===== RECORDS FOR THE TASK
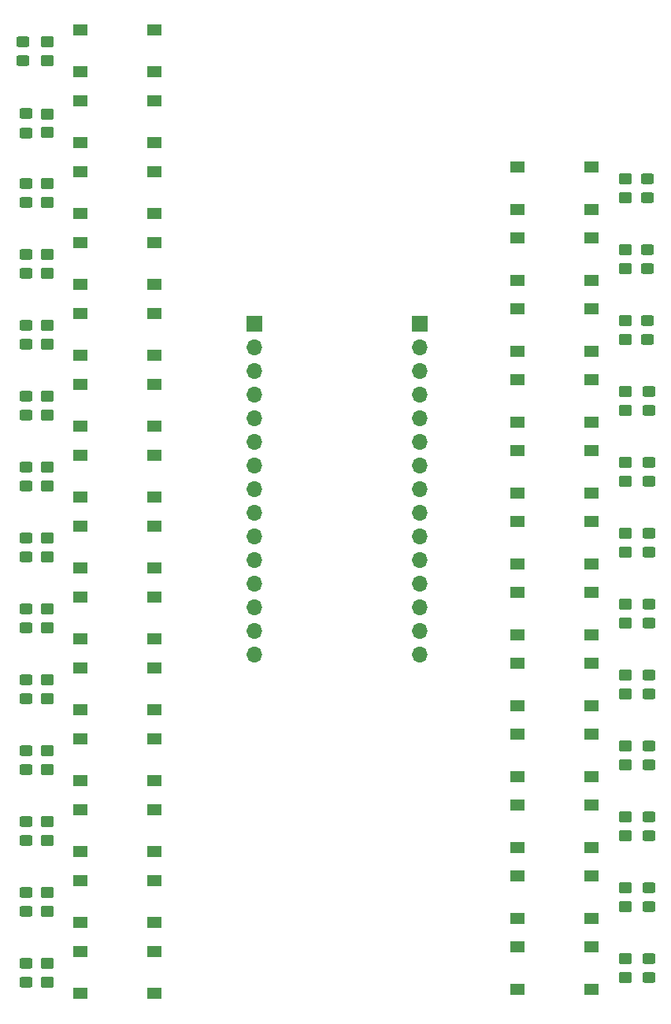
<source format=gts>
G04 #@! TF.GenerationSoftware,KiCad,Pcbnew,(6.0.10)*
G04 #@! TF.CreationDate,2023-04-03T10:33:17+03:00*
G04 #@! TF.ProjectId,testboard,74657374-626f-4617-9264-2e6b69636164,rev?*
G04 #@! TF.SameCoordinates,Original*
G04 #@! TF.FileFunction,Soldermask,Top*
G04 #@! TF.FilePolarity,Negative*
%FSLAX46Y46*%
G04 Gerber Fmt 4.6, Leading zero omitted, Abs format (unit mm)*
G04 Created by KiCad (PCBNEW (6.0.10)) date 2023-04-03 10:33:17*
%MOMM*%
%LPD*%
G01*
G04 APERTURE LIST*
G04 Aperture macros list*
%AMRoundRect*
0 Rectangle with rounded corners*
0 $1 Rounding radius*
0 $2 $3 $4 $5 $6 $7 $8 $9 X,Y pos of 4 corners*
0 Add a 4 corners polygon primitive as box body*
4,1,4,$2,$3,$4,$5,$6,$7,$8,$9,$2,$3,0*
0 Add four circle primitives for the rounded corners*
1,1,$1+$1,$2,$3*
1,1,$1+$1,$4,$5*
1,1,$1+$1,$6,$7*
1,1,$1+$1,$8,$9*
0 Add four rect primitives between the rounded corners*
20,1,$1+$1,$2,$3,$4,$5,0*
20,1,$1+$1,$4,$5,$6,$7,0*
20,1,$1+$1,$6,$7,$8,$9,0*
20,1,$1+$1,$8,$9,$2,$3,0*%
G04 Aperture macros list end*
%ADD10RoundRect,0.250000X0.450000X-0.350000X0.450000X0.350000X-0.450000X0.350000X-0.450000X-0.350000X0*%
%ADD11RoundRect,0.250000X0.450000X-0.325000X0.450000X0.325000X-0.450000X0.325000X-0.450000X-0.325000X0*%
%ADD12R,1.550000X1.300000*%
%ADD13RoundRect,0.250000X-0.450000X0.350000X-0.450000X-0.350000X0.450000X-0.350000X0.450000X0.350000X0*%
%ADD14R,1.700000X1.700000*%
%ADD15O,1.700000X1.700000*%
G04 APERTURE END LIST*
D10*
X184785000Y-94345000D03*
X184785000Y-92345000D03*
X184785000Y-109585000D03*
X184785000Y-107585000D03*
D11*
X187325000Y-117230000D03*
X187325000Y-115180000D03*
X187215000Y-71510000D03*
X187215000Y-69460000D03*
D10*
X184785000Y-101965000D03*
X184785000Y-99965000D03*
X122717000Y-49260000D03*
X122717000Y-47260000D03*
X184785000Y-124825000D03*
X184785000Y-122825000D03*
D11*
X187325000Y-79130000D03*
X187325000Y-77080000D03*
D10*
X122717000Y-87210000D03*
X122717000Y-85210000D03*
X122717000Y-64350000D03*
X122717000Y-62350000D03*
D12*
X134185000Y-106820000D03*
X126235000Y-106820000D03*
X134185000Y-111320000D03*
X126235000Y-111320000D03*
D10*
X184785000Y-86725000D03*
X184785000Y-84725000D03*
D11*
X187215000Y-56270000D03*
X187215000Y-54220000D03*
D12*
X181140000Y-106335000D03*
X173190000Y-106335000D03*
X181140000Y-110835000D03*
X173190000Y-110835000D03*
D13*
X122717000Y-92830000D03*
X122717000Y-94830000D03*
D10*
X122717000Y-117690000D03*
X122717000Y-115690000D03*
D11*
X120431000Y-56755000D03*
X120431000Y-54705000D03*
D12*
X126235000Y-91580000D03*
X134185000Y-91580000D03*
X134185000Y-96080000D03*
X126235000Y-96080000D03*
X181140000Y-68235000D03*
X173190000Y-68235000D03*
X181140000Y-72735000D03*
X173190000Y-72735000D03*
D11*
X187325000Y-124850000D03*
X187325000Y-122800000D03*
X120431000Y-102475000D03*
X120431000Y-100425000D03*
D12*
X173190000Y-133695000D03*
X181140000Y-133695000D03*
X181140000Y-129195000D03*
X173190000Y-129195000D03*
D11*
X120431000Y-94855000D03*
X120431000Y-92805000D03*
D12*
X126235000Y-122060000D03*
X134185000Y-122060000D03*
X134185000Y-126560000D03*
X126235000Y-126560000D03*
D10*
X184785000Y-140065000D03*
X184785000Y-138065000D03*
D11*
X120431000Y-79615000D03*
X120431000Y-77565000D03*
X120015000Y-41515000D03*
X120015000Y-39465000D03*
D10*
X184785000Y-79105000D03*
X184785000Y-77105000D03*
D12*
X181140000Y-75855000D03*
X173190000Y-75855000D03*
X181140000Y-80355000D03*
X173190000Y-80355000D03*
X173190000Y-121575000D03*
X181140000Y-121575000D03*
X181140000Y-126075000D03*
X173190000Y-126075000D03*
X126235000Y-45860000D03*
X134185000Y-45860000D03*
X134185000Y-50360000D03*
X126235000Y-50360000D03*
D11*
X187325000Y-109610000D03*
X187325000Y-107560000D03*
D12*
X126235000Y-65600000D03*
X134185000Y-65600000D03*
X126235000Y-61100000D03*
X134185000Y-61100000D03*
D14*
X144929607Y-69830535D03*
D15*
X144929607Y-72370535D03*
X144929607Y-74910535D03*
X144929607Y-77450535D03*
X144929607Y-79990535D03*
X144929607Y-82530535D03*
X144929607Y-85070535D03*
X144929607Y-87610535D03*
X144929607Y-90150535D03*
X144929607Y-92690535D03*
X144929607Y-95230535D03*
X144929607Y-97770535D03*
X144929607Y-100310535D03*
X144929607Y-102850535D03*
X144929607Y-105390535D03*
X162709607Y-105390535D03*
X162709607Y-102850535D03*
X162709607Y-100310535D03*
X162709607Y-97770535D03*
X162709607Y-95230535D03*
X162709607Y-92690535D03*
X162709607Y-90150535D03*
X162709607Y-87610535D03*
X162709607Y-85070535D03*
X162709607Y-82530535D03*
X162709607Y-79990535D03*
X162709607Y-77450535D03*
X162709607Y-74910535D03*
X162709607Y-72370535D03*
D14*
X162709607Y-69830535D03*
D11*
X120431000Y-87235000D03*
X120431000Y-85185000D03*
D12*
X126235000Y-114440000D03*
X134185000Y-114440000D03*
X134185000Y-118940000D03*
X126235000Y-118940000D03*
D10*
X122717000Y-102450000D03*
X122717000Y-100450000D03*
D11*
X120431000Y-132955000D03*
X120431000Y-130905000D03*
X187325000Y-86725000D03*
X187325000Y-84675000D03*
D12*
X126235000Y-42740000D03*
X134185000Y-42740000D03*
X134185000Y-38240000D03*
X126235000Y-38240000D03*
X126235000Y-57980000D03*
X134185000Y-57980000D03*
X126235000Y-53480000D03*
X134185000Y-53480000D03*
D11*
X187325000Y-101990000D03*
X187325000Y-99940000D03*
D12*
X126235000Y-99200000D03*
X134185000Y-99200000D03*
X126235000Y-103700000D03*
X134185000Y-103700000D03*
X126235000Y-73220000D03*
X134185000Y-73220000D03*
X134185000Y-68720000D03*
X126235000Y-68720000D03*
D10*
X122717000Y-125310000D03*
X122717000Y-123310000D03*
X122717000Y-56730000D03*
X122717000Y-54730000D03*
X184785000Y-117205000D03*
X184785000Y-115205000D03*
D12*
X126235000Y-129680000D03*
X134185000Y-129680000D03*
X134185000Y-134180000D03*
X126235000Y-134180000D03*
D11*
X120431000Y-64375000D03*
X120431000Y-62325000D03*
D10*
X122717000Y-132930000D03*
X122717000Y-130930000D03*
D11*
X187325000Y-132445000D03*
X187325000Y-130395000D03*
X187325000Y-94370000D03*
X187325000Y-92320000D03*
X120431000Y-125335000D03*
X120431000Y-123285000D03*
X187325000Y-140115000D03*
X187325000Y-138065000D03*
D12*
X181140000Y-60615000D03*
X173190000Y-60615000D03*
X173190000Y-65115000D03*
X181140000Y-65115000D03*
X173190000Y-91095000D03*
X181140000Y-91095000D03*
X181140000Y-95595000D03*
X173190000Y-95595000D03*
D10*
X122717000Y-110070000D03*
X122717000Y-108070000D03*
D11*
X120431000Y-71995000D03*
X120431000Y-69945000D03*
D10*
X122717000Y-79590000D03*
X122717000Y-77590000D03*
D12*
X173190000Y-136815000D03*
X181140000Y-136815000D03*
X173190000Y-141315000D03*
X181140000Y-141315000D03*
D10*
X184785000Y-56245000D03*
X184785000Y-54245000D03*
D12*
X173190000Y-98715000D03*
X181140000Y-98715000D03*
X181140000Y-103215000D03*
X173190000Y-103215000D03*
X126235000Y-137300000D03*
X134185000Y-137300000D03*
X134185000Y-141800000D03*
X126235000Y-141800000D03*
D11*
X120431000Y-140575000D03*
X120431000Y-138525000D03*
D10*
X122717000Y-41490000D03*
X122717000Y-39490000D03*
D11*
X120431000Y-110095000D03*
X120431000Y-108045000D03*
X120431000Y-117715000D03*
X120431000Y-115665000D03*
D10*
X184785000Y-63865000D03*
X184785000Y-61865000D03*
X122717000Y-140550000D03*
X122717000Y-138550000D03*
D12*
X134185000Y-83960000D03*
X126235000Y-83960000D03*
X134185000Y-88460000D03*
X126235000Y-88460000D03*
X181140000Y-83475000D03*
X173190000Y-83475000D03*
X181140000Y-87975000D03*
X173190000Y-87975000D03*
X181140000Y-57495000D03*
X173190000Y-57495000D03*
X181140000Y-52995000D03*
X173190000Y-52995000D03*
D10*
X184785000Y-71485000D03*
X184785000Y-69485000D03*
D12*
X126235000Y-80840000D03*
X134185000Y-80840000D03*
X126235000Y-76340000D03*
X134185000Y-76340000D03*
D10*
X184785000Y-132445000D03*
X184785000Y-130445000D03*
D12*
X181140000Y-118455000D03*
X173190000Y-118455000D03*
X181140000Y-113955000D03*
X173190000Y-113955000D03*
D11*
X120431000Y-49285000D03*
X120431000Y-47235000D03*
X187215000Y-63890000D03*
X187215000Y-61840000D03*
D10*
X122717000Y-71970000D03*
X122717000Y-69970000D03*
M02*

</source>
==========
PROBLEM REQUIREMENTS: Print exactly the lines running from the start of the entries above to the line with "X187215000Y-56270000D03*", both included; leave out any pictures.

ANSWER TO THIS TASK:
<source format=gts>
G04 #@! TF.GenerationSoftware,KiCad,Pcbnew,(6.0.10)*
G04 #@! TF.CreationDate,2023-04-03T10:33:17+03:00*
G04 #@! TF.ProjectId,testboard,74657374-626f-4617-9264-2e6b69636164,rev?*
G04 #@! TF.SameCoordinates,Original*
G04 #@! TF.FileFunction,Soldermask,Top*
G04 #@! TF.FilePolarity,Negative*
%FSLAX46Y46*%
G04 Gerber Fmt 4.6, Leading zero omitted, Abs format (unit mm)*
G04 Created by KiCad (PCBNEW (6.0.10)) date 2023-04-03 10:33:17*
%MOMM*%
%LPD*%
G01*
G04 APERTURE LIST*
G04 Aperture macros list*
%AMRoundRect*
0 Rectangle with rounded corners*
0 $1 Rounding radius*
0 $2 $3 $4 $5 $6 $7 $8 $9 X,Y pos of 4 corners*
0 Add a 4 corners polygon primitive as box body*
4,1,4,$2,$3,$4,$5,$6,$7,$8,$9,$2,$3,0*
0 Add four circle primitives for the rounded corners*
1,1,$1+$1,$2,$3*
1,1,$1+$1,$4,$5*
1,1,$1+$1,$6,$7*
1,1,$1+$1,$8,$9*
0 Add four rect primitives between the rounded corners*
20,1,$1+$1,$2,$3,$4,$5,0*
20,1,$1+$1,$4,$5,$6,$7,0*
20,1,$1+$1,$6,$7,$8,$9,0*
20,1,$1+$1,$8,$9,$2,$3,0*%
G04 Aperture macros list end*
%ADD10RoundRect,0.250000X0.450000X-0.350000X0.450000X0.350000X-0.450000X0.350000X-0.450000X-0.350000X0*%
%ADD11RoundRect,0.250000X0.450000X-0.325000X0.450000X0.325000X-0.450000X0.325000X-0.450000X-0.325000X0*%
%ADD12R,1.550000X1.300000*%
%ADD13RoundRect,0.250000X-0.450000X0.350000X-0.450000X-0.350000X0.450000X-0.350000X0.450000X0.350000X0*%
%ADD14R,1.700000X1.700000*%
%ADD15O,1.700000X1.700000*%
G04 APERTURE END LIST*
D10*
X184785000Y-94345000D03*
X184785000Y-92345000D03*
X184785000Y-109585000D03*
X184785000Y-107585000D03*
D11*
X187325000Y-117230000D03*
X187325000Y-115180000D03*
X187215000Y-71510000D03*
X187215000Y-69460000D03*
D10*
X184785000Y-101965000D03*
X184785000Y-99965000D03*
X122717000Y-49260000D03*
X122717000Y-47260000D03*
X184785000Y-124825000D03*
X184785000Y-122825000D03*
D11*
X187325000Y-79130000D03*
X187325000Y-77080000D03*
D10*
X122717000Y-87210000D03*
X122717000Y-85210000D03*
X122717000Y-64350000D03*
X122717000Y-62350000D03*
D12*
X134185000Y-106820000D03*
X126235000Y-106820000D03*
X134185000Y-111320000D03*
X126235000Y-111320000D03*
D10*
X184785000Y-86725000D03*
X184785000Y-84725000D03*
D11*
X187215000Y-56270000D03*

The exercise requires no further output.